Facing a side which had suffered the previous year their worst ever season, an abject France provided the Springboks with a much-needed confidence boost.
"There would be no point dissecting all the mistakes (made in June) because they've also progressed and changed some players, but we cannot allow ourselves not to make amends for those messed up encounters," said the 31-year-old Toulon hooker.
"That South African episode left its mark.
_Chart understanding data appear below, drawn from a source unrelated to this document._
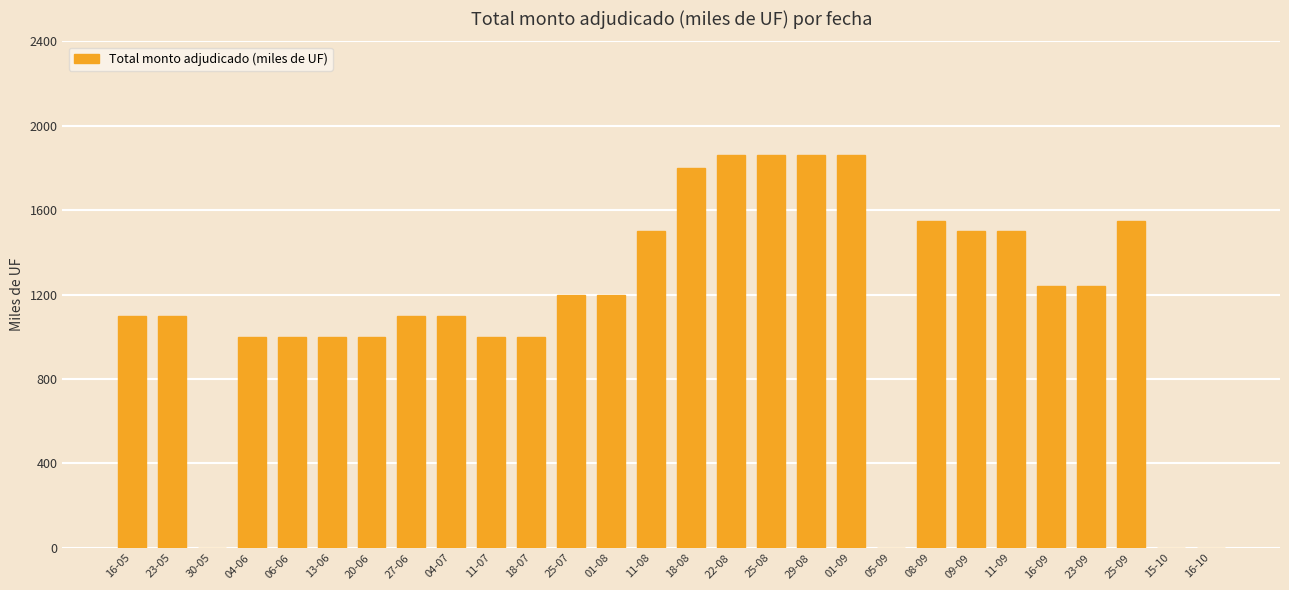

Between 09-09 and 25-09, which is larger?

25-09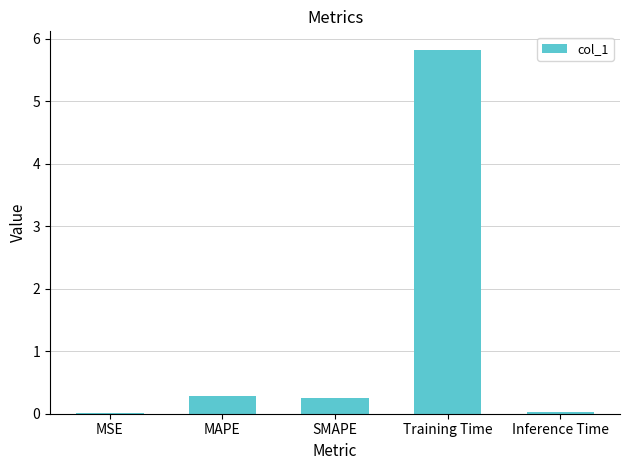

The value at SMAPE is 0.2. True or false?

True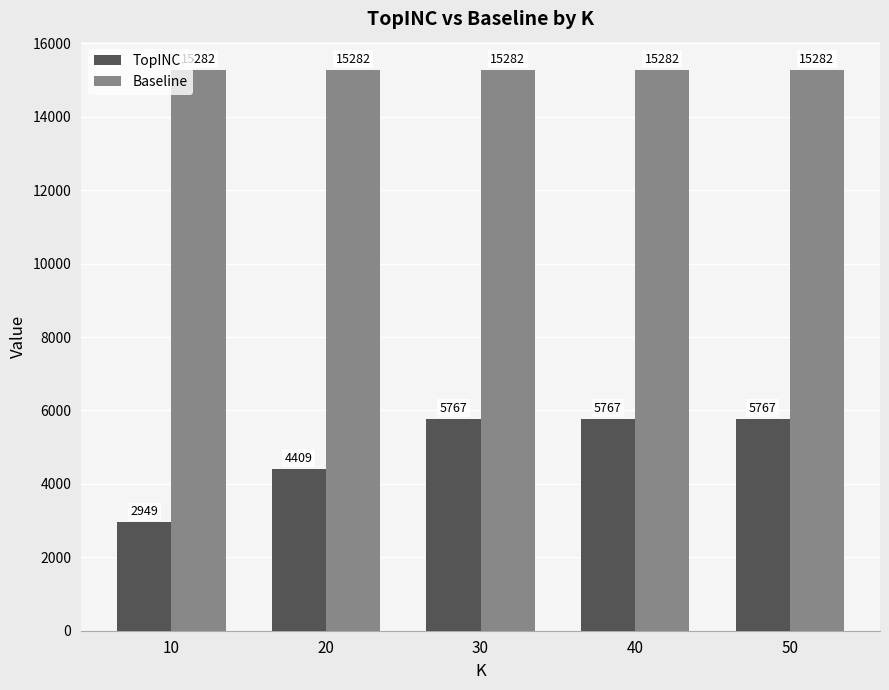

What is the approximate value of TopINC at 40, to the nearest 10?

5770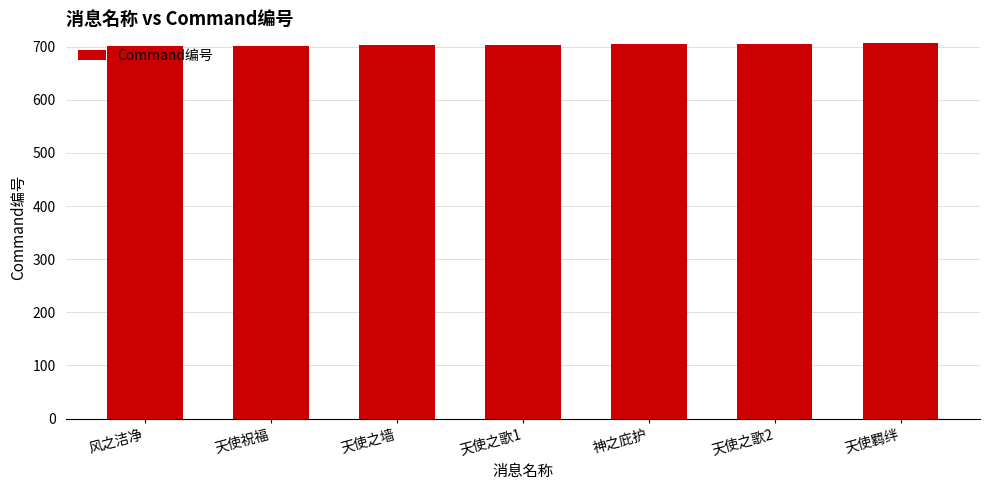

What is the value of the 6th bar from the left?

706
For all those who were there, I can promise you they will want revenge."
France need to make double amends after also failing to turn up for the first 40 minutes of their 38-18 defeat to New Zealand last week.
Trailing 31-5 at half-time, the match was long gone before they salvaged some pride with a second period fightback.
"The game passed us by against New Zealand, even though we had the ball for the first four minutes," added Guirado.
"This time we really expect to put in a huge first 20 minutes.
"On the one hand we need that, but we also must prevent the South Africans from playing to their strengths."
That strength is often their ability to bash the ball up the middle through their hefty, powerful ball-carriers.
"Against New Zealand we were combative but they displayed a level of effectiveness and pragmatism that did them justice," said Guirado.
"We know we can't rely only on that (combativity) but we know we'll need it against the South Africans' game."
'Referees are always right'
Another area in which France will need to improve is their scrum, in particular tighthead Rabah Slimani.
He spent a costly 10 minutes in the sin-bin against New Zealand after giving away three penalties at scrum time.
And it was in the final six minutes of the first half, with France down to 14 men, that the game got away from them, conceding two converted tries to fall from 17-5 down to an insurmountable 31-5.
Slimani believes he's treated unfairly but vowed to try to changing his scrummaging style nonetheless.
"The referees saw (the penalties) one way, I another," said the 28-year-old Clermont front-rower.
"In any case, we know very well that the referees are always right.
"It seems to me that I can't play the way I would like to. In a rugby match there are 30 guys to survey, not just one.
"It feels like since I've been on the international scene, I'm being asked every time to change something.
"I continue to try to be, as they say 'clean', and to be a good pupil towards the referees.
"I'm professional, I'll overcome this and work hard to make sure it doesn't happen on Saturday. It's also up to me to work on that."
He'll have his work cut out for that, coming up against Tendai "The Beast" Mtawarira at scrum time.